I wont bother you again with the reasons why many projects fail like I did in the past. But what I notice again and again is that people start a cool software project and talk it to death. I was involved in a very cool discussion lately on www.gamedev.net on using STL in a game engine with performance issues. While I did some research on the above topic, I noticed that many developers (like me no pro) lead endless discussions on std::list<> vs. std::vector<>. Wow There was really a topic where a guy needed 9 months to develop his texture manager because he didn’t know which container to use. The discussion was held on a high level so not the integration was the problem but the performance and the accessibility. It was an quite interesting discussion and a very technical too but are we serious? I mean this guy lost 9 months on a texture manager how much time will he loose when he integrates a sprite manager?!? I met this guy again lately on ICQ and he told me he stopped the project due to missing motivation. I had the chance to discuss with him some minutes and he pointed out that he was focused on having a texture/material manager with good performance. Yeah, I stated, but was it worth loosing so much time on a texture manager? You usually load textures on level startup and don’t need to reload the levels while game play, so you could have used a std::vector<> container with sequential access and preventing of loading same textures more than once which would have costs him some days.

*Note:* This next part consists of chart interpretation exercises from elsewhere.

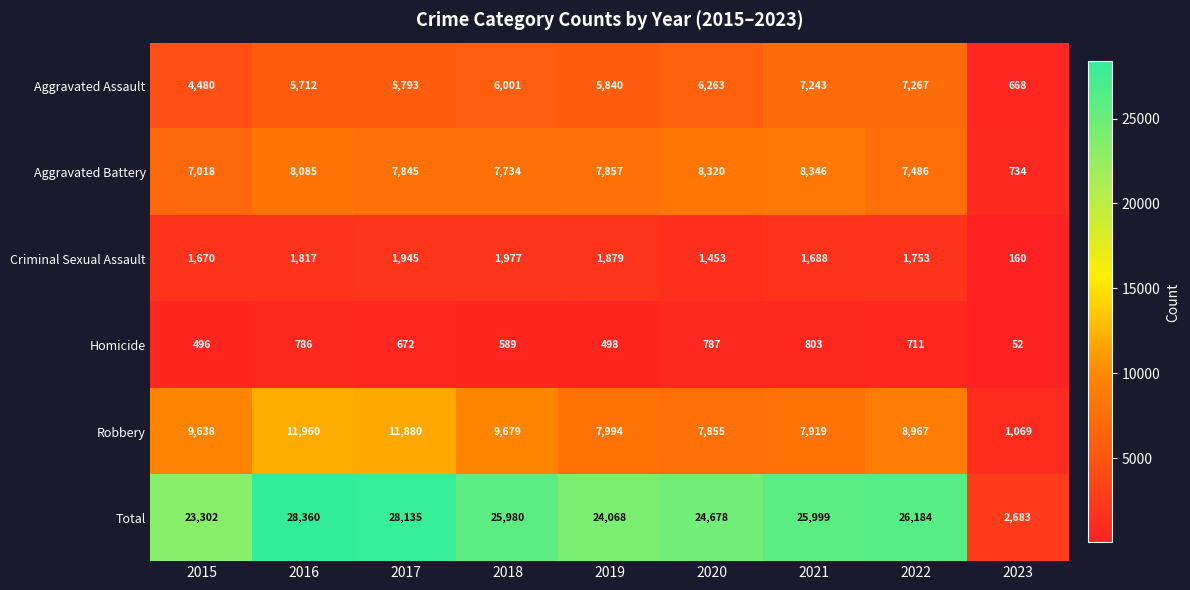

At 2015, list the series in order from largest to smallest.

Total, Robbery, Aggravated Battery, Aggravated Assault, Criminal Sexual Assault, Homicide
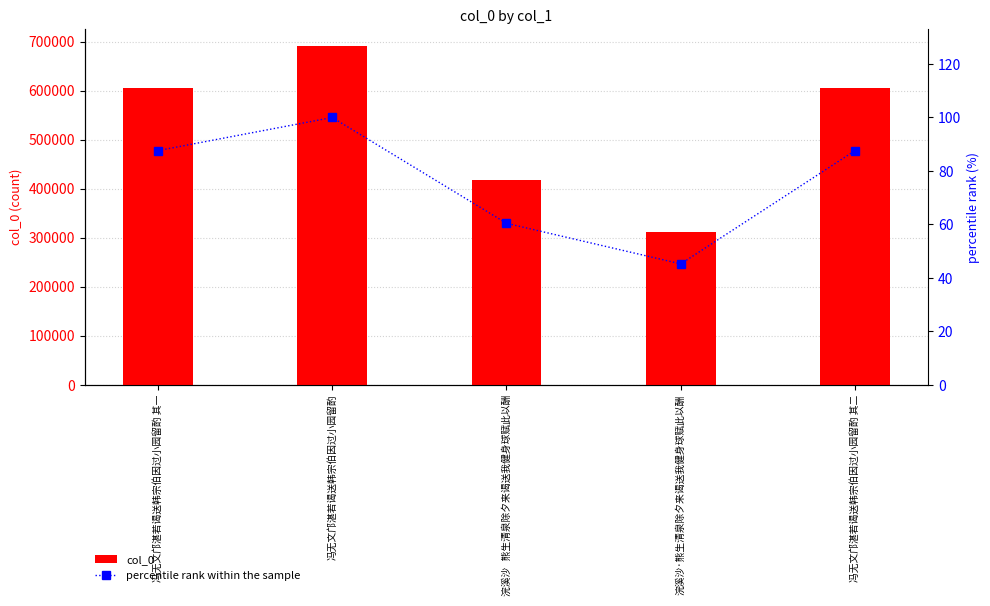

Reading left to right, what are all the values shown in this chart?

col_0: 冯无文邝湛若谒送韩宗伯因过小园留酌 其一=605010.0	冯无文邝湛若谒送韩宗伯因过小园留酌=690546.0	浣溪沙   熊生清泉除夕来谒送我健身球赋此以酬=417271.0	浣溪沙·熊生清泉除夕来谒送我健身球赋此以酬=312483.0	冯无文邝湛若谒送韩宗伯因过小园留酌 其二=605011.0
percentile rank within the sample: 冯无文邝湛若谒送韩宗伯因过小园留酌 其一=87.6	冯无文邝湛若谒送韩宗伯因过小园留酌=100.0	浣溪沙   熊生清泉除夕来谒送我健身球赋此以酬=60.4	浣溪沙·熊生清泉除夕来谒送我健身球赋此以酬=45.3	冯无文邝湛若谒送韩宗伯因过小园留酌 其二=87.6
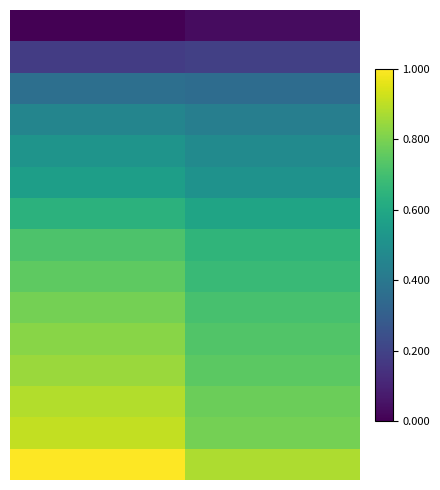

Count the number of data series in this chart.

15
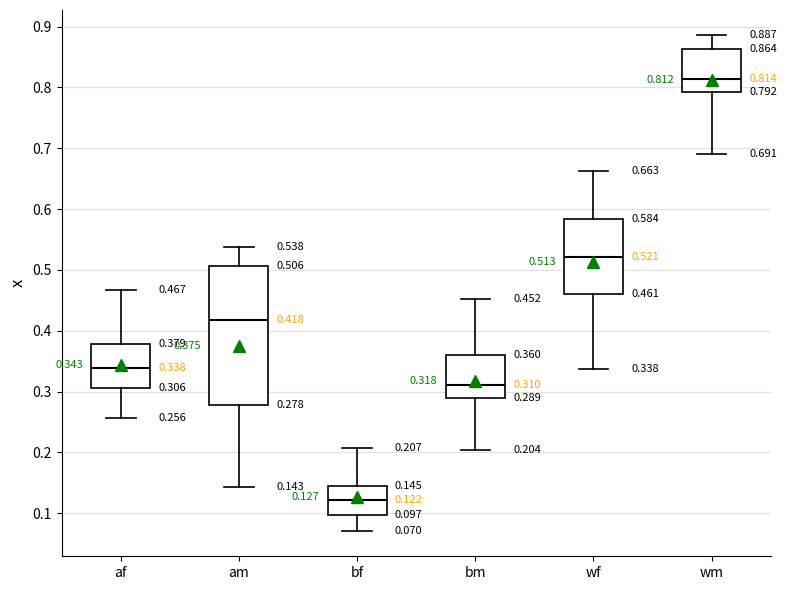

Which box is the tallest, from its lower edge to its upper edge?

am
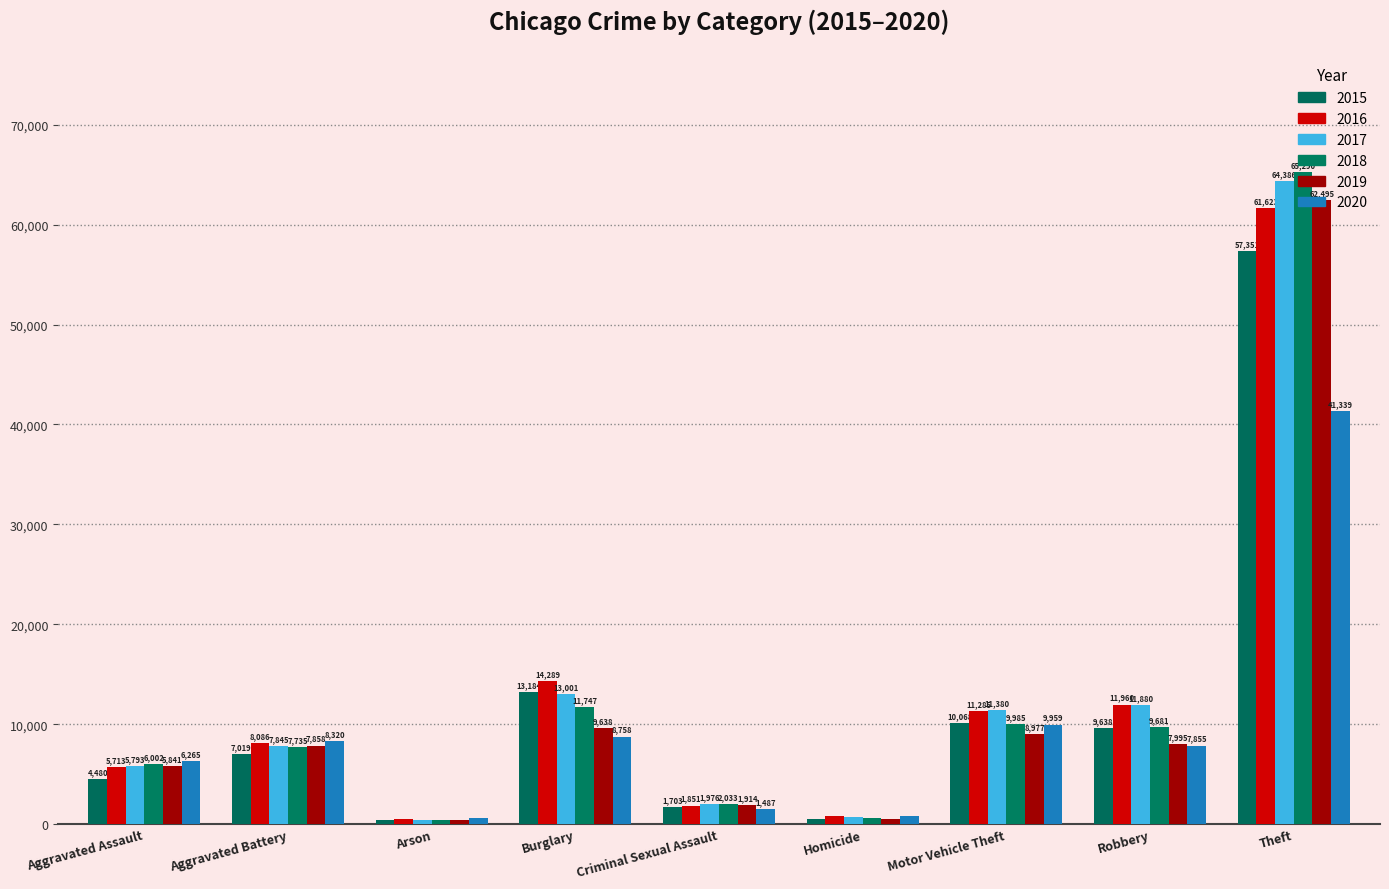

How many bars are there in total?

54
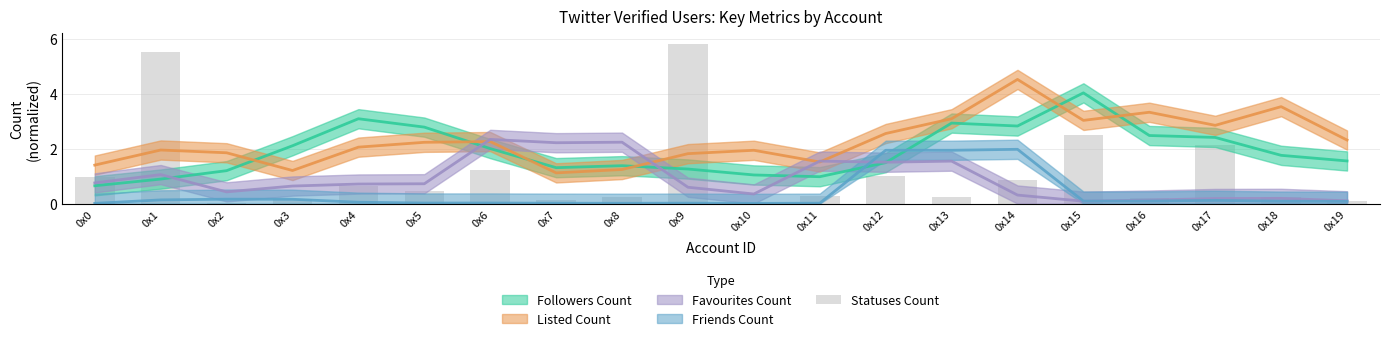

At which category does the chart reach its peak across all series?

0x9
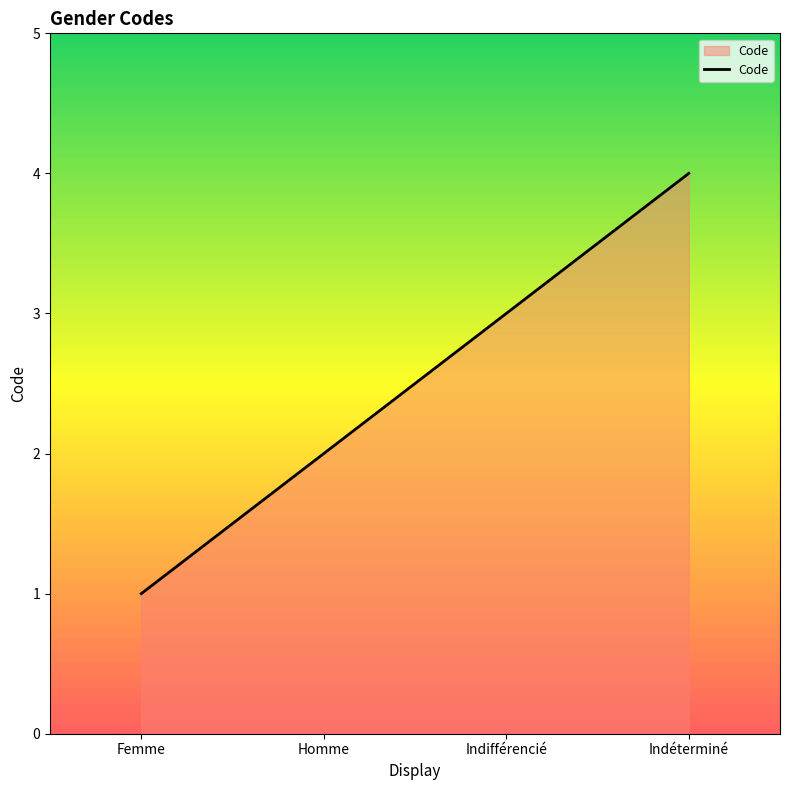

Reading left to right, transcribe all the data shown in this chart.

Femme=1	Homme=2	Indifférencié=3	Indéterminé=4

It was a very interesting discussion. People (non-pros) are often so focused on shaving of some seconds on routines that they loose the real focus —> the project. So it’s understandable if you loose your motivation. Saving some ms in this routine and some in another is good and you should also profile your code to detect weak points and application critical paths but please stop with endless discussions between vector and list. 3 frames more are a small advantage compared to 9 months of development and sure not worth.
My advice: stop talking and start coding. Do you think your game engine will get better if you talk about it? No one will be interested in if you used a vector or a list in your texture manager. No one will notice it and no one will ask for it. So stop enhancing the wrong parts of your engine.